The boxy Mercedes G-Wagen will go electric. Trump’s ethanol push isn’t actually making it to many pumps. Lucid moves earth to build Air. Volvo is using tech from cryptocurrencies to track its raw materials for batteries. And is the German auto industry falling behind? This and more today at Green Car Reports.
In the interest of responsible sourcing of raw materials like cobalt for battery production, Volvo is turning to a blockchain-based traceability program that maintains a “digital ledger.”
It seems the strong boost that the Trump administration gave to potentially more smog-prone gasoline with higher ethanol levels isn’t actually changing much about what consumers see at the pump. That’s because state laws, push-back from consumers, and costly pump retrofits are keeping it away.

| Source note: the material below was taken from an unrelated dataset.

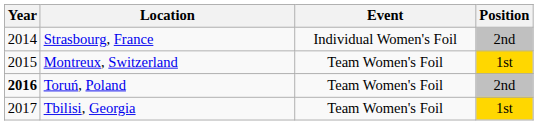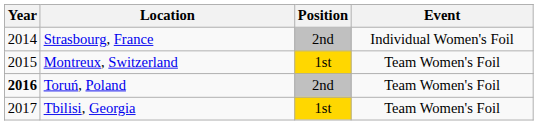columns swapped: Event <-> Position
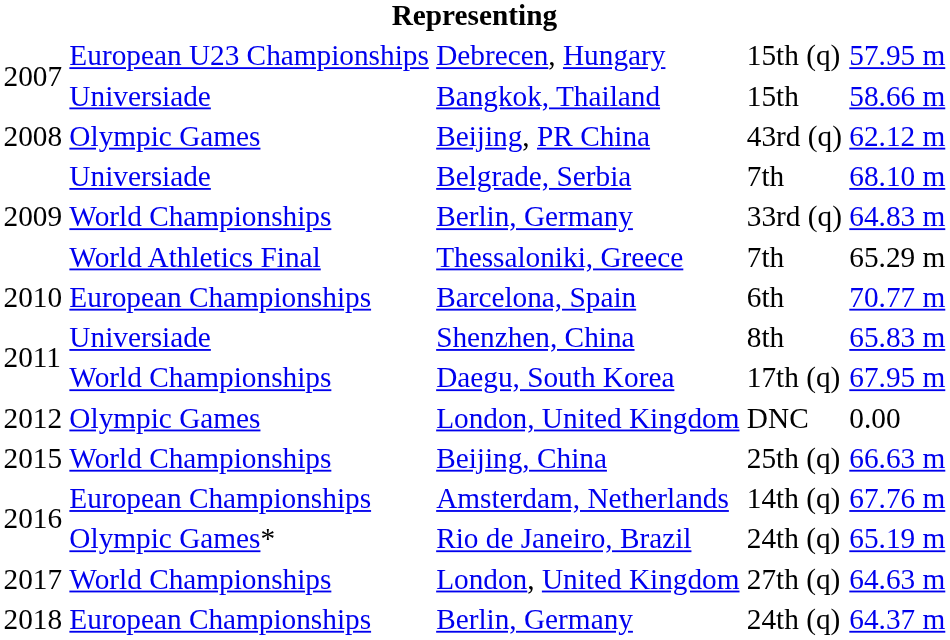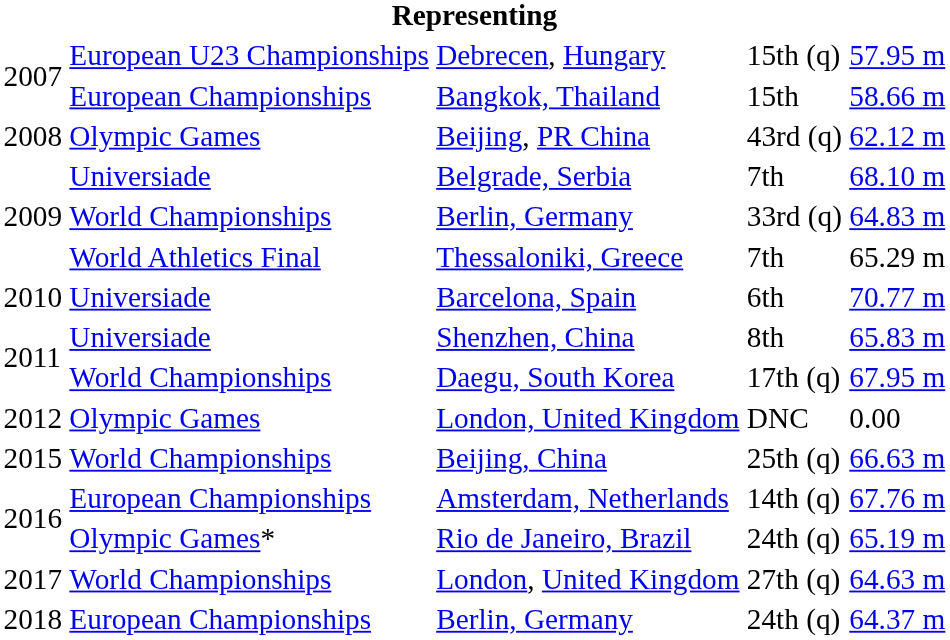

Mercedes-Benz has a whole suite of electric vehicles on the way—most of them via its EV-focused electric brand. Last week Daimler CEO Ola Källenius revealed that even the brash, boxy G-Wagen SUV—long one of the company’s top gas-guzzlers—is due to go electric.
Lucid is readying the site of its Arizona factory for production of its Air electric sedan—with production to be overseen by former Tesla production VP Peter Hochholdinger. Bear in mind too that Lucid CEO Peter Rawlinson was the chief engineer of the original Model S.
The first production Lexus electric vehicle—likely to be a version of the Lexus UX dubbed the UX 300e—is due this month at the Guangzhou auto show.
And over the weekend, we considered a lengthy, well-crafted editorial about how Tesla, Google, and other tech companies may have gotten a huge leap ahead of traditional automakers. What made this all the more unexpected and compelling was that it came from Germany’s Spiegel, and the industry it’s pointing to as in danger of being left behind is the German auto industry.